We can take this even farther. Don't replace and reshuffle after each card is drawn. Since we are only drawing 2^8 of 2^64 total cards this lack of independence won't actually matter in practice. You would need to replicate the experiment a truly absurd number of times in order to notice the issue.
If it had a practical impact, then it would imply that such statistical tests could be used as a distinguisher to attack the RNG. They fail as distinguishers, even with absolutely enormous amounts of data, so the bias is too small to have any influence in any practical experiment. You'd expect to need to observe 2^128 states to detect bias in a 256-bit CSPRNG, which means you'll have to store 2^128 observed states. That's around 10^20 EiB of storage needed. Good luck affording that with drive prices these days!
At a certain point a bias in the prng just has to become significant? This will be a function of the experiment. So I don’t think it’s possible to talk about a general lack of “practical impact” without specifying a particular experiment.
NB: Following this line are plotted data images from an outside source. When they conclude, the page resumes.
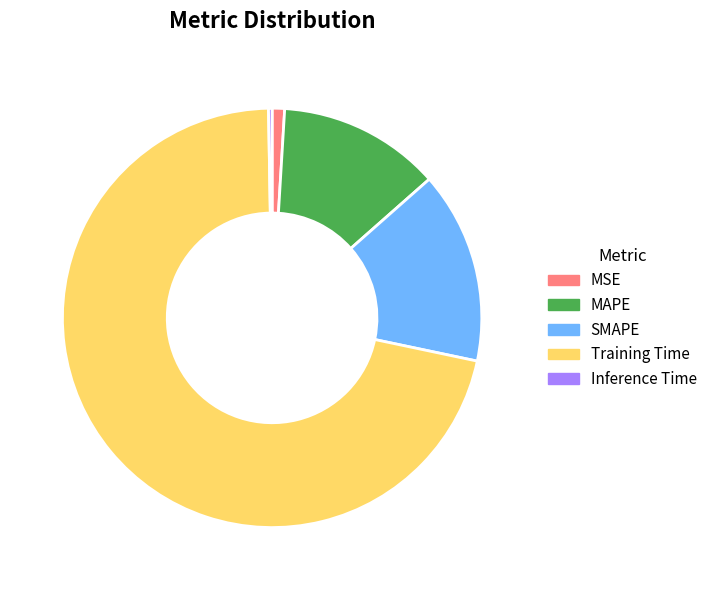

What is the majority slice?

Training Time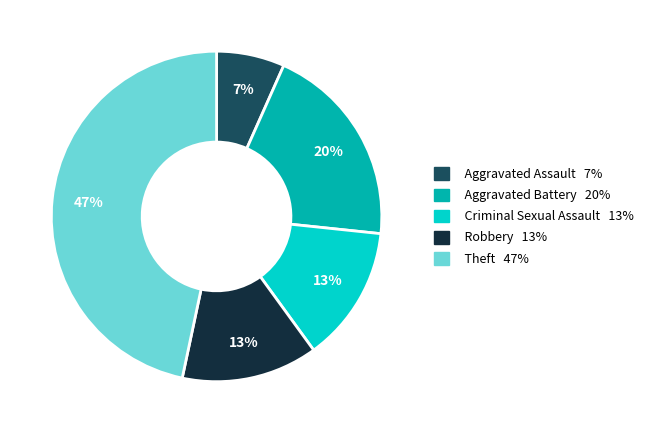

What is the largest slice in the pie chart?

Theft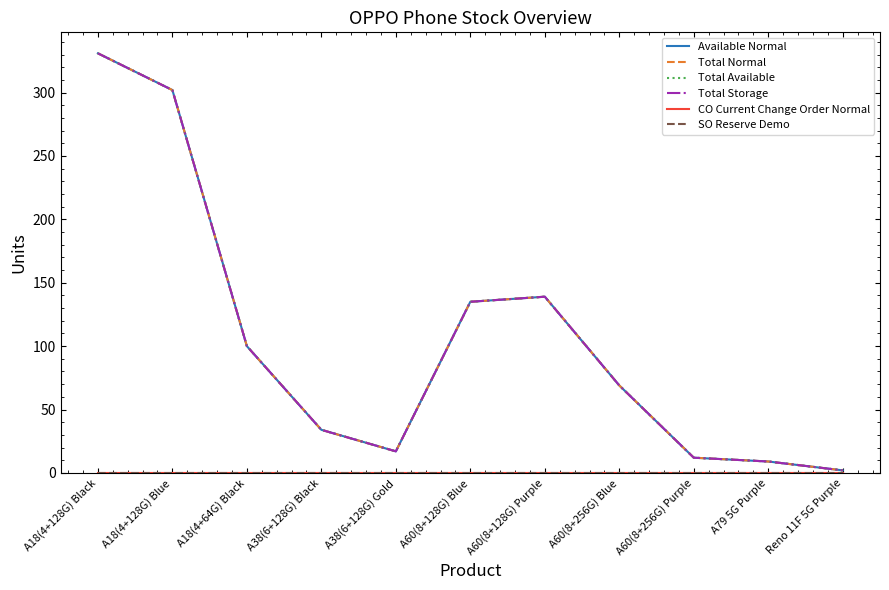

Does the chart display data point markers on the line(s)?

No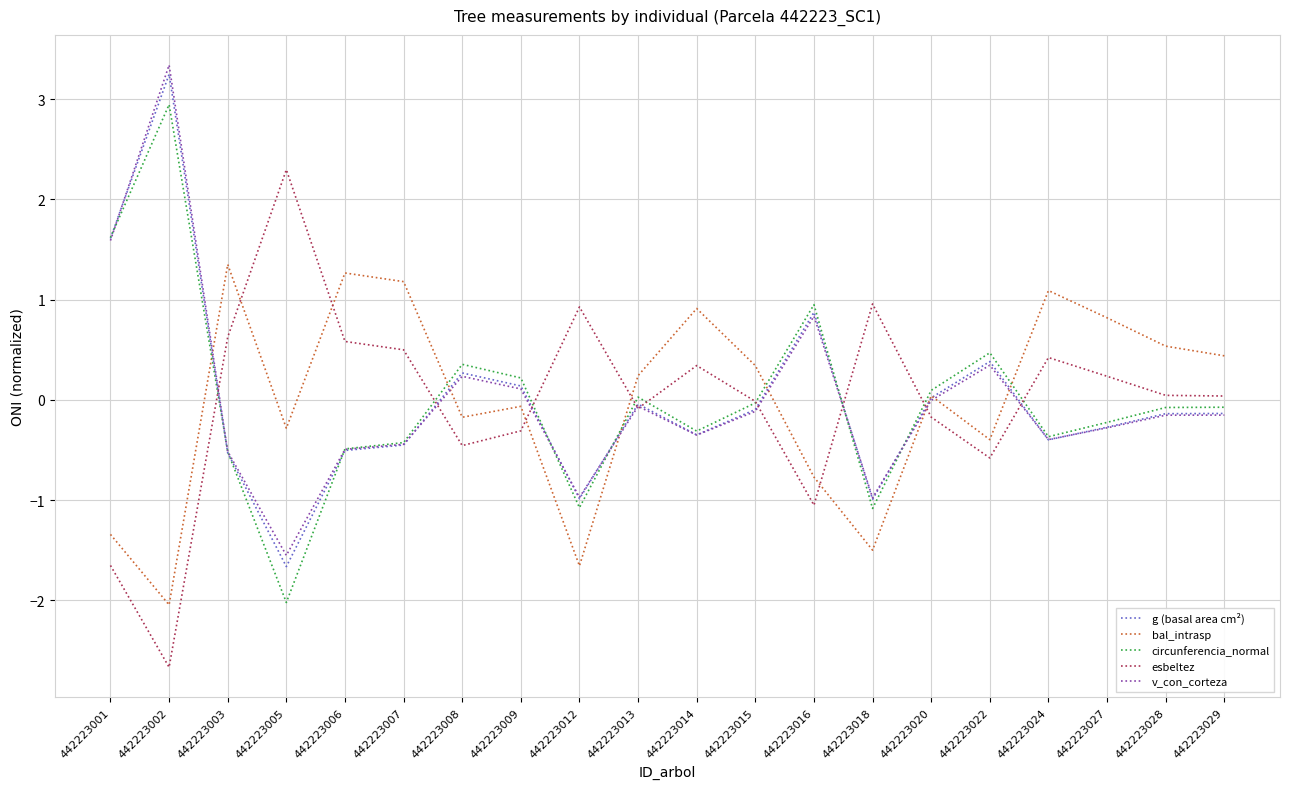

Where is the first local maximum for bal_intrasp?

442223003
Thinking abstractly - where an “experiment” is a deterministic function that takes the output of a prng and returns a result - an experiment that can be represented by a constant function will be immune to bias, while one which returns the nth bit of the random number will be susceptible to bias.
> At a certain point a bias in the prng just has to become significant?
Sure, at a point. I'm not disputing that. I'm asking for a concrete bound. When the state space is >= 2^64 (you're extremely unlikely to inadvertently stumble into a modern PRNG with a seed smaller than that) how large does the sample set need to be and how many experiment replications are required to reach that point?
Essentially what I'm asking is, how many independent sets of N numbers must I draw from a biased deck, where the bias takes the form of a uniformly random subset of the whole, before the bias is detectable to some threshold? I think that when N is "human" sized and the deck is 2^64 or larger that the number of required replications will be unrealistically large.